Euro hits April 2017 lows as US relief package signed
The moves witnessed in the other major currencies have been no less dramatic in the past 24 hours. The euro, for instance, ended London trading over 2% lower versus the dollar, brieﬂy sent below the 1.07 level before stabilising just above 1.08. This marked the common currency’s weakest position since April 2017. Unsurprisingly, yesterday German IFO sentiment index far from helped, with the measure tumbling to its lowest level since August 2009 in March.
Yesterday’s rally in the US dollar can, at least in part, be attributed to the signing off of the US’s Families First Coronavirus Response Act by President Trump. The stimulus measures will see $1 trillion pumped into the US economy, including $1,000 cash handouts to American citizens. This, we think, should be more effective in supporting households than a simple interest rate cut. It is, however, still unlikely to be enough, particularly for those families who lose one, or even both, income streams due to the pending jump in unemployment that the crisis is set to trigger.

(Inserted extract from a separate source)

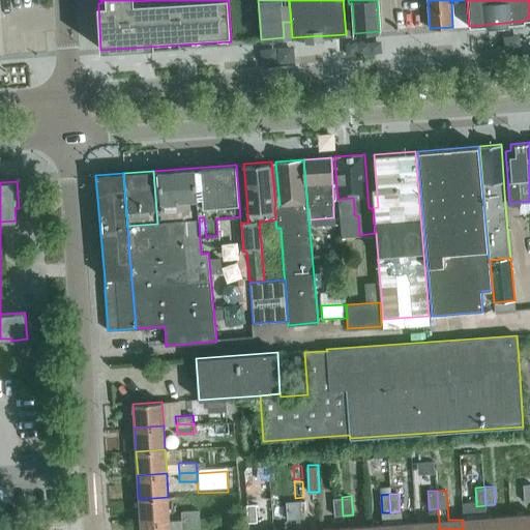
[(169,521),(169,520),(168,497),(139,499),(141,523),(169,521)]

Elsewhere, the RBA cut rates again as expected by 25 bp to 0.25%, a fresh record low. They also unveiled their QE programme, which will last for three years. The Swiss National Bank, as we thought they would, kept rates on hold, but instead reafﬁrmed their intention to continue intervening in the FX market to stem franc appreciation. The Swiss franc has been one of the best performers this month as investors continue to ﬂock to the safe-havens – we expect this trend to continue in the immediate-term.